Well, the March concert of the Cherry Creek Chorale is over. Didn’t make it? You can still get in on our last concert of the season in May. I’ll be posting about that music over on the “Behind the Music” blog and giving links to buy tickets. I have to say, this concert ended up being truly great. It wasn’t until Thursday night’s rehearsal, when the drummer and bass player showed up, that I really fell in love with the second half of the program, all classic tunes from old movies. The first half was great, too.
(Have you watched Eric Whitacre’s TED Talk yet? Why not?)

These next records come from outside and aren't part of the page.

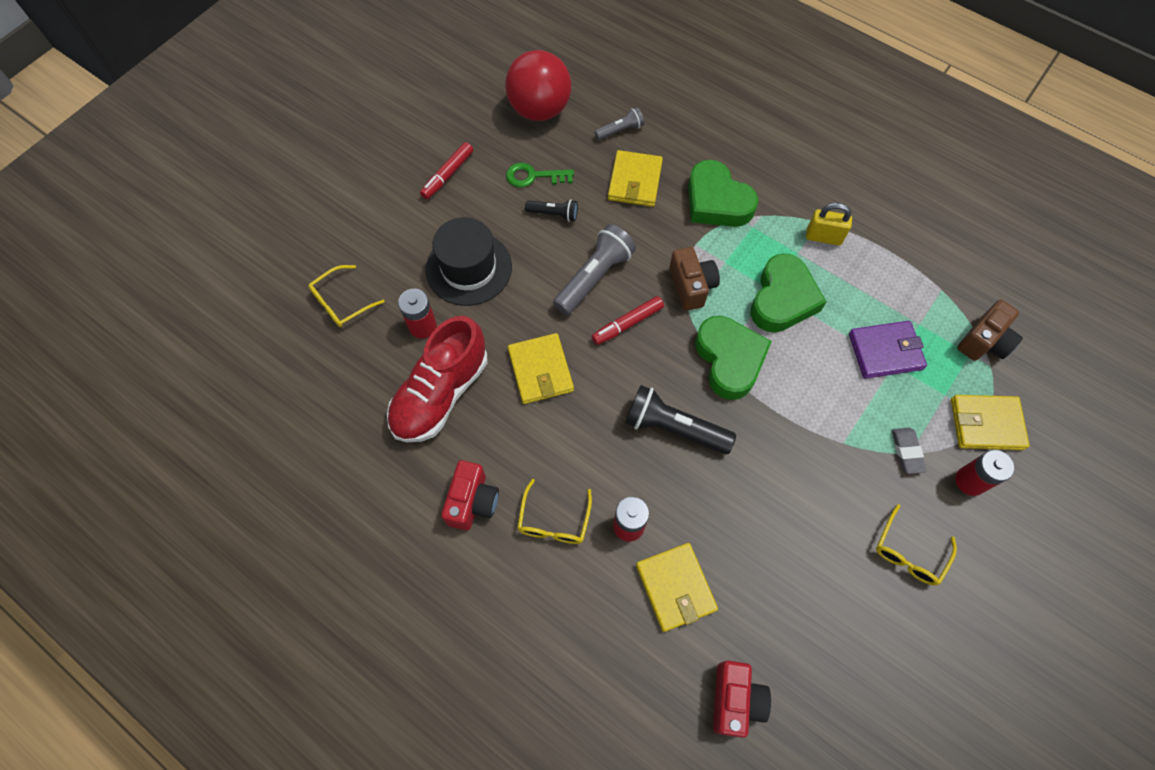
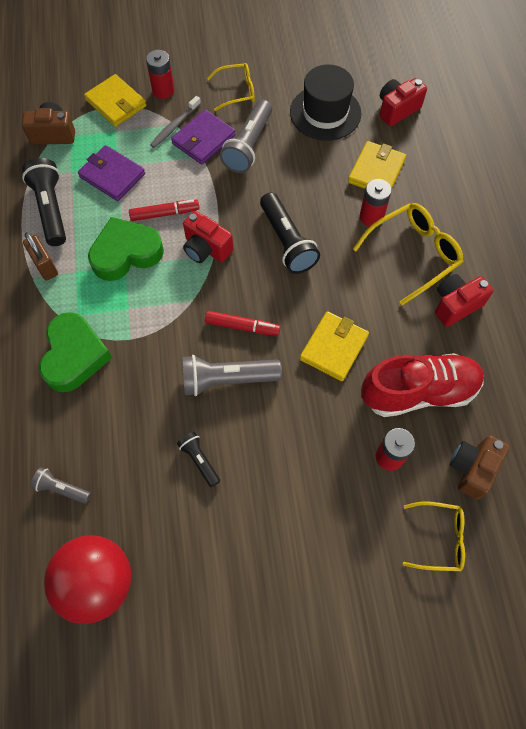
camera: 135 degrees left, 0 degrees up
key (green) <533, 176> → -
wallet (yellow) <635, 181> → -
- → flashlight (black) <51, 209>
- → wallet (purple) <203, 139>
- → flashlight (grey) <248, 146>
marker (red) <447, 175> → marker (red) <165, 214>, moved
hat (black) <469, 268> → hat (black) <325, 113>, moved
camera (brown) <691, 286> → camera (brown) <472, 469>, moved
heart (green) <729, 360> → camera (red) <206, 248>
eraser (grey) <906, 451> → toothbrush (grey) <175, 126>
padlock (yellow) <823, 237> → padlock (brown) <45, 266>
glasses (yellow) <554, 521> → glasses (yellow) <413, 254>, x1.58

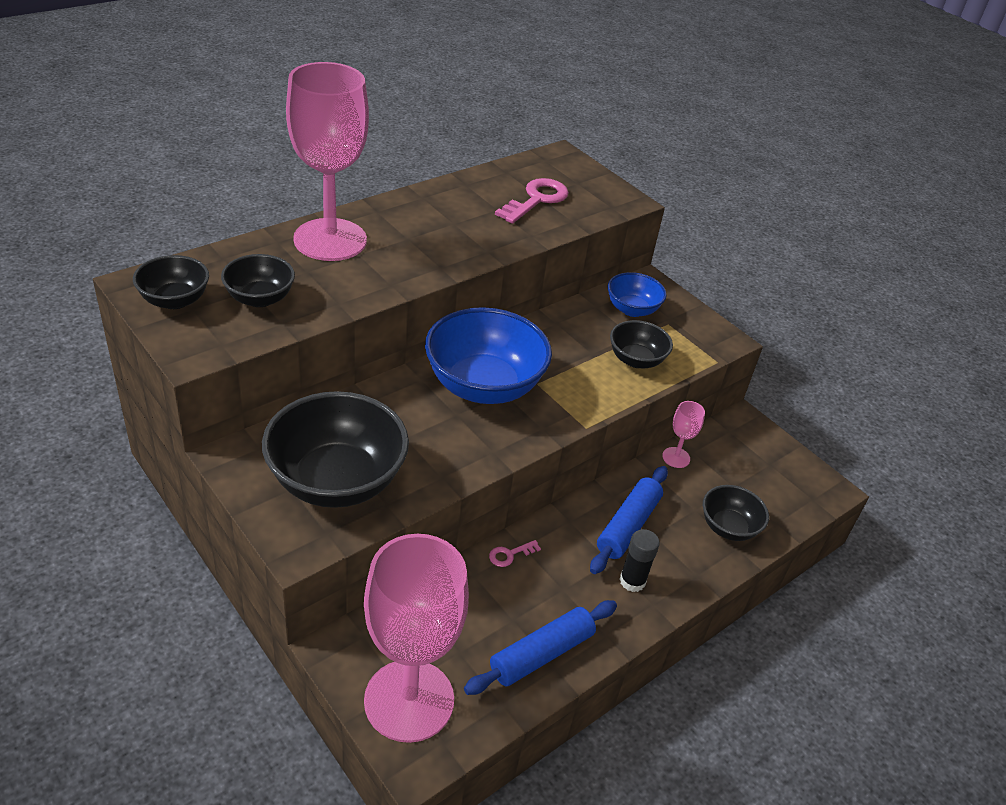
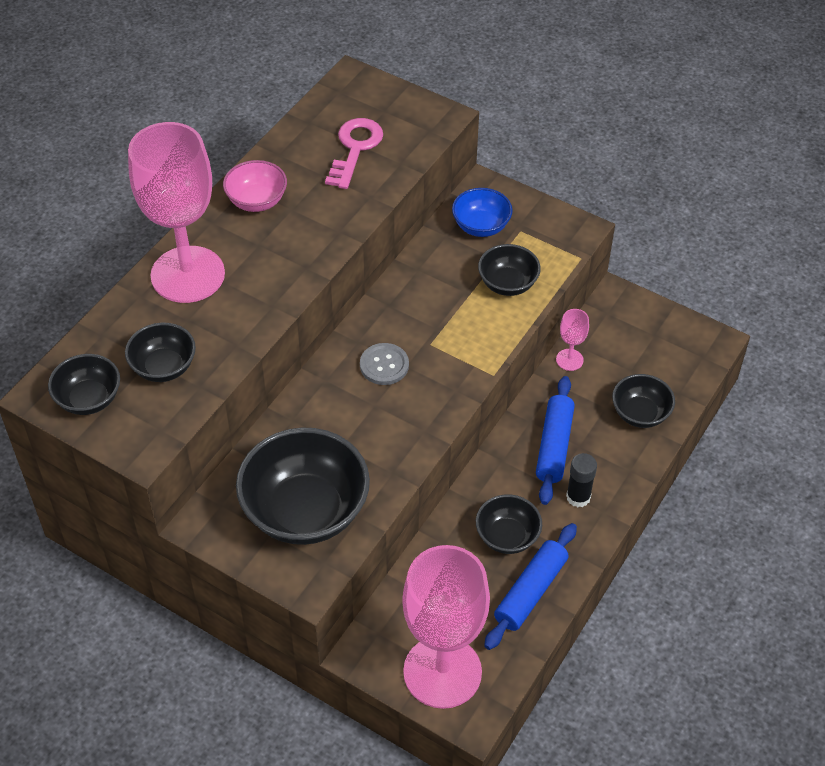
camera: 15 degrees left, 10 degrees up
key (pink) <510, 554> → -
- → bowl (pink) <257, 201>
- → bowl (black) <507, 537>
bowl (blue) <484, 386> → button (grey) <384, 365>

Okay. On to the reception, which, of course, I failed to photograph. I did remember my camera, but once I got there and started assembling the new cupcake stands all thoughts of anything else flew completely out of my head. I will be sharing a link and a photo about that item over on the hospitality blog, but I’m not linking to it right now since we’re still in the midst of switching website platforms. Maybe this coming week! Untold hours vanished last week into getting the house ready for showings, extra rehearsal time and of course the performances for the concert, and an entire day spent baking. (There I was, in my ratty bathrobe at 10:30 Friday morning, throwing cupcake batter together, when I heard this voice saying, “Hello?” I thought, ‘Oh, no! A showing!’ So I had to go out, chocolate-stained bathrobe and all, and greet this broker guy who was very, very apologetic. He said he might come to the concert, although I didn’t see him.)
Anyway, the title of this slightly deranged post is about delegating. I was just reminded once again for this concert how absolutely wonderful it is to have someone else in charge of the setup and decorating. How on earth I used to do that, plus bake a ton of stuff, plus sing a concert, plus clean up afterward, is more than I can comprehend. I know that I’d get up to sing and be going on sheer adrenaline, then head into the reception, and then wish that everyone would go home so that Jim, Gideon and I could get everything packed up and go home. It was no way to enjoy an occasion, believe me. Now I actually look forward to the Friday concert. And all because it was borne in up on me that I was not indispensable. I think a lot of this killing oneself to do everything is based on pride and a need for control. Now I just come n with my goodies and there’s this fabulous crew of people all working away and I don’t have to worry about whether or not the punch will get made, or the candles will get lit. or whatever. Just great.
What could you let go of that you’re hanging onto for no good reason? Let it go! (Um, isn’t that from some movie?)